Synthetic Reconstitution of Complex Cellular Behavior
Can we build biological systems that recapitulate complex cellular functions like those seen in nature? Answering this question is the central goal of our research.
This question also forms the basis of reconstitution, an established experimental approach that reimagines how a biological process can be recapitulated outside of its natural context (e.g. outside of the cell and in a test tube) using a reduced set of molecular components. Biochemical reconstitution has been successfully applied to recreate many processes, enabling precise control over molecular parameters and a powerful way to test mechanistic models and establish sufficiency. Our vision is to implement the power and precision afforded by biochemical reconstitution within the complex environment of a living cell. If we can achieve this, then we can understand and predictably control complex cellular functions that have eluded our understanding, such as those that regulate how cells make decisions, execute responses, establish memories, and develop into multicellular organisms.

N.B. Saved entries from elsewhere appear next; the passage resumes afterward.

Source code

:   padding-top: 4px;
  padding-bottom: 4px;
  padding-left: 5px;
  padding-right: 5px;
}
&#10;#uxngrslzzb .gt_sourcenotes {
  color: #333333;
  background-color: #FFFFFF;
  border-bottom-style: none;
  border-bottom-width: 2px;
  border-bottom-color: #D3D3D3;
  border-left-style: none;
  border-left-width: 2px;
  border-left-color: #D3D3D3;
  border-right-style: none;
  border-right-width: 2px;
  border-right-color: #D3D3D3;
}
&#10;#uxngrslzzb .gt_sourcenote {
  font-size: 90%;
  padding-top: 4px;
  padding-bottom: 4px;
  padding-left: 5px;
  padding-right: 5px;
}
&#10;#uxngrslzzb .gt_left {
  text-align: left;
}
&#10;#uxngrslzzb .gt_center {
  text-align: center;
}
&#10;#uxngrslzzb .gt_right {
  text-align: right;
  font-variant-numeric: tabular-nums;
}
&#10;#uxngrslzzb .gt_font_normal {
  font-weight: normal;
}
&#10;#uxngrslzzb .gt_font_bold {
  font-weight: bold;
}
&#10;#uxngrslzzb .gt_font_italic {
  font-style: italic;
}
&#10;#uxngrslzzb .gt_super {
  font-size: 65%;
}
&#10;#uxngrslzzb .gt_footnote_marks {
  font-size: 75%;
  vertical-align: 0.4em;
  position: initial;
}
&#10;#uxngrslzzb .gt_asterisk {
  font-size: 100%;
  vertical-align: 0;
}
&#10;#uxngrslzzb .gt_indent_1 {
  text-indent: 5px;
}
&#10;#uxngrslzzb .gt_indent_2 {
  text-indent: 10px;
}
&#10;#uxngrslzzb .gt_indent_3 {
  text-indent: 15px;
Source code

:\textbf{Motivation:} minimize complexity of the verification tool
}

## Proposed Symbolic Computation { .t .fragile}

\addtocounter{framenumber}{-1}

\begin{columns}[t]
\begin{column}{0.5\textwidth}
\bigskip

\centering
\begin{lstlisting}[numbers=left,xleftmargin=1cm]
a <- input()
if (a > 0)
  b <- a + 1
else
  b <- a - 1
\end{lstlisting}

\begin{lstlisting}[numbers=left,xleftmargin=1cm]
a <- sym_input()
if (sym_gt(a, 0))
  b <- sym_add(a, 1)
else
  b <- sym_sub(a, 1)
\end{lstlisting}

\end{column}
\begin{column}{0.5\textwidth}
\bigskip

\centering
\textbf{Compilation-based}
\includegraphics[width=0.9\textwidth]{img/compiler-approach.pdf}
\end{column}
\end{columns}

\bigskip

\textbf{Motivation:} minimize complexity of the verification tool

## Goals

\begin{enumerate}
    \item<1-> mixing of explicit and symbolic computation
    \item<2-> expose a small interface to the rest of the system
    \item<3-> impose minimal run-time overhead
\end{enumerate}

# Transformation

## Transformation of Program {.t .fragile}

To do this, our laboratory is developing novel tools at the intersection of synthetic & systems biology, protein & cell engineering, laboratory evolution, genomics, and computation that enable us to recapitulate and control cellular behavior with synthetic circuitry. This enables us to effectively replace biochemistry with genetics. Taking this leap forward is fundamentally important for basic biology, to discover how cellular behaviors and diseases arise from complex networks of interacting molecules. It is also important for engineering and medicine, offering the potential to precisely control cellular function for next-generation therapies and to “teach” cells and organisms to solve the greatest health, climate, and engineering challenges of today.